*** Data provided Section Begins ***
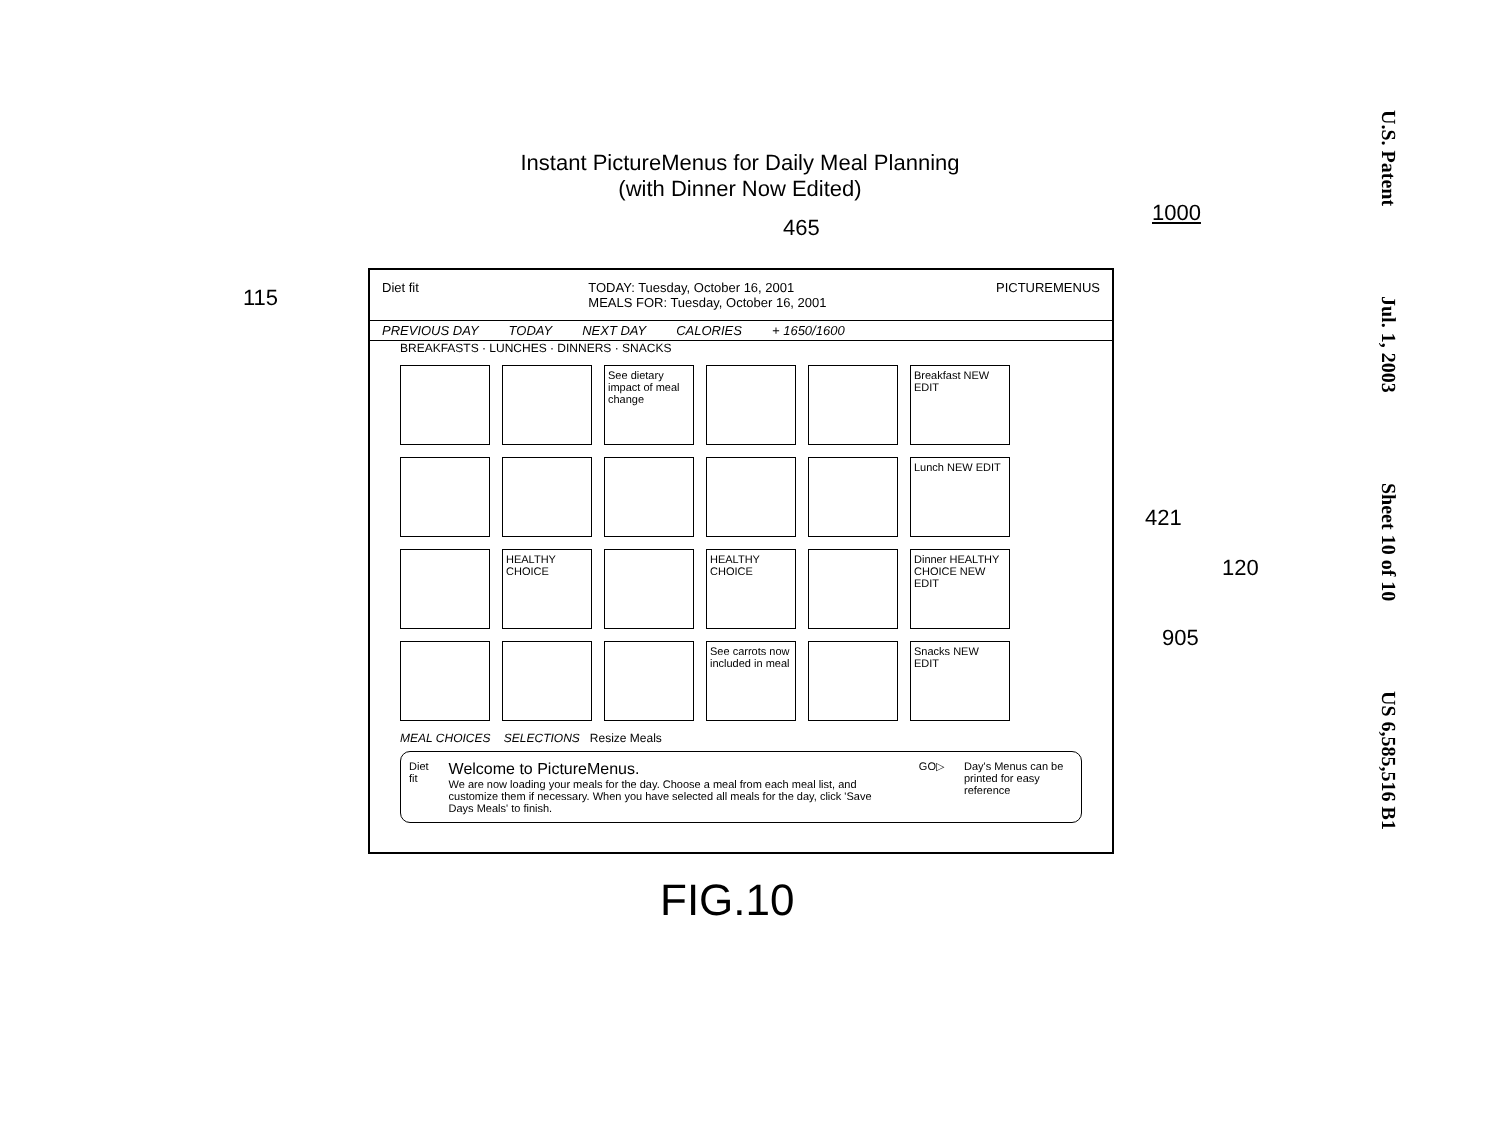Instant PictureMenus for Daily Meal Planning
(with Dinner Now Edited)
1000
465
115
421
120
905
Diet fit TODAY: Tuesday, October 16, 2001
MEALS FOR: Tuesday, October 16, 2001 PICTUREMENUS
PREVIOUS DAY TODAY NEXT DAY CALORIES + 1650/1600
BREAKFASTS · LUNCHES · DINNERS · SNACKS
See dietary impact of meal change
Breakfast NEW EDIT
Lunch NEW EDIT
HEALTHY CHOICE
HEALTHY CHOICE
Dinner HEALTHY CHOICE NEW EDIT
See carrots now included in meal
Snacks NEW EDIT
MEAL CHOICES SELECTIONS Resize Meals
Diet fit Welcome to PictureMenus.
We are now loading your meals for the day. Choose a meal from each meal list, and customize them if necessary. When you have selected all meals for the day, click 'Save Days Meals' to finish. GO▷ Day's Menus can be printed for easy reference
FIG.10
U.S. Patent Jul. 1, 2003 Sheet 10 of 10 US 6,585,516 B1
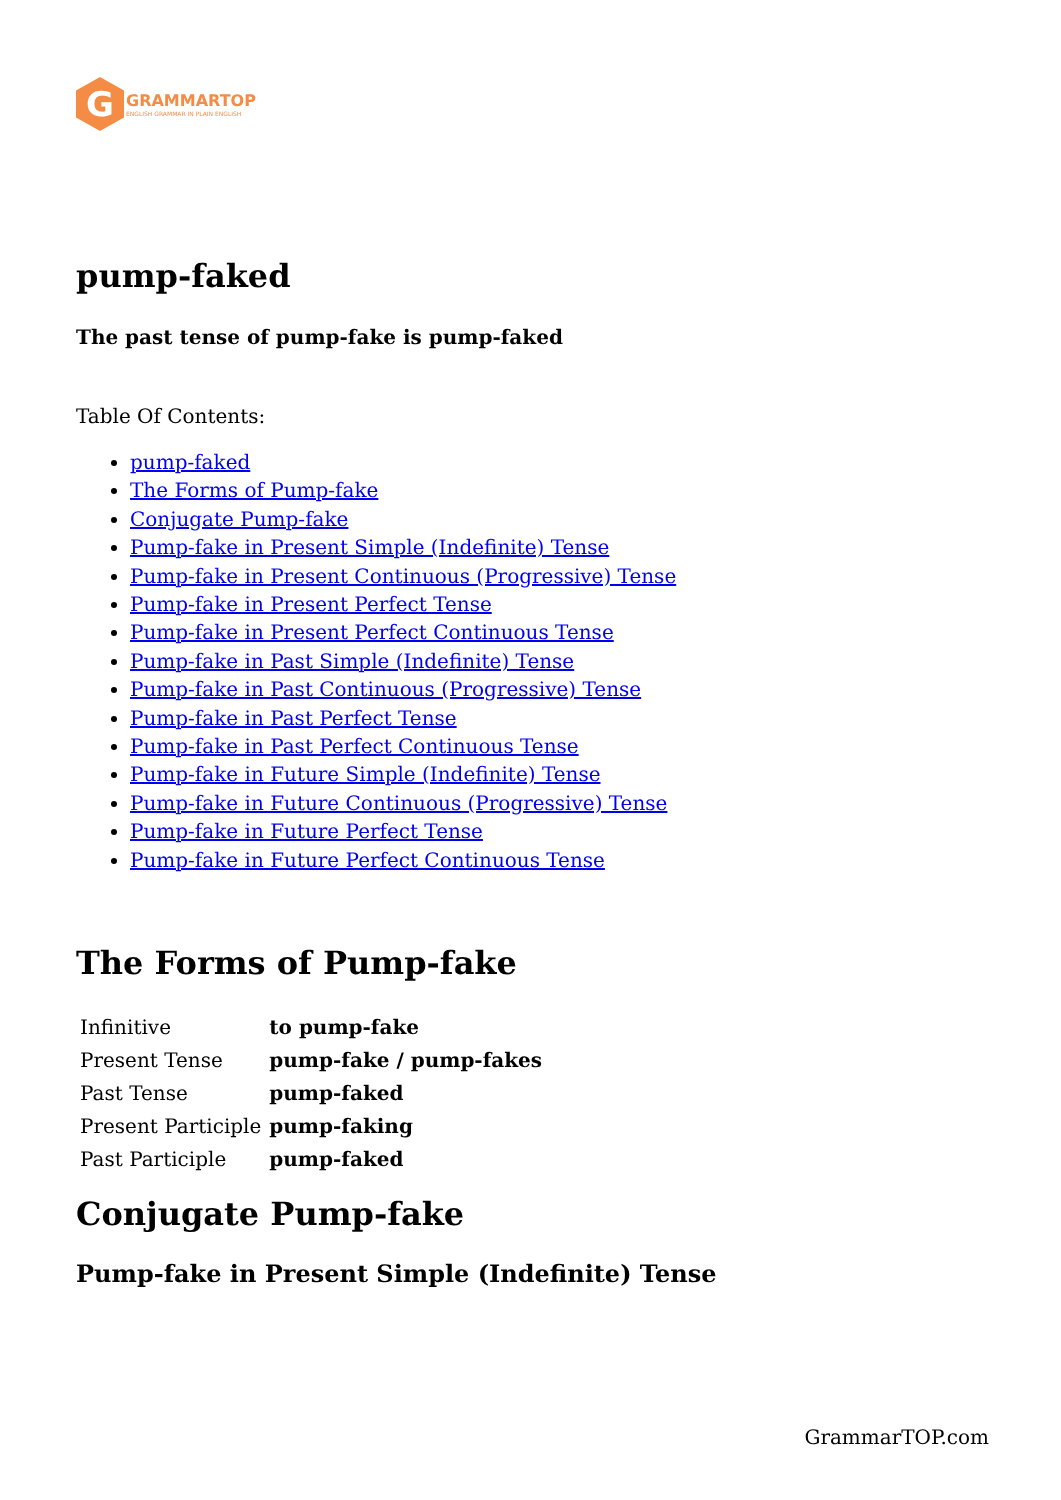G
GRAMMARTOP
ENGLISH GRAMMAR IN PLAIN ENGLISH
pump-faked
The past tense of pump-fake is pump-faked
Table Of Contents:
pump-faked
The Forms of Pump-fake
Conjugate Pump-fake
Pump-fake in Present Simple (Indefinite) Tense
Pump-fake in Present Continuous (Progressive) Tense
Pump-fake in Present Perfect Tense
Pump-fake in Present Perfect Continuous Tense
Pump-fake in Past Simple (Indefinite) Tense
Pump-fake in Past Continuous (Progressive) Tense
Pump-fake in Past Perfect Tense
Pump-fake in Past Perfect Continuous Tense
Pump-fake in Future Simple (Indefinite) Tense
Pump-fake in Future Continuous (Progressive) Tense
Pump-fake in Future Perfect Tense
Pump-fake in Future Perfect Continuous Tense
The Forms of Pump-fake
| Infinitive | to pump-fake |
| Present Tense | pump-fake / pump-fakes |
| Past Tense | pump-faked |
| Present Participle | pump-faking |
| Past Participle | pump-faked |
Conjugate Pump-fake
Pump-fake in Present Simple (Indefinite) Tense
GrammarTOP.com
*** Data provided Section Ends ***
Problem:
Some lines above may hold the word "Present"; say how many do, giving nothing besides the number.

Response to this task:
7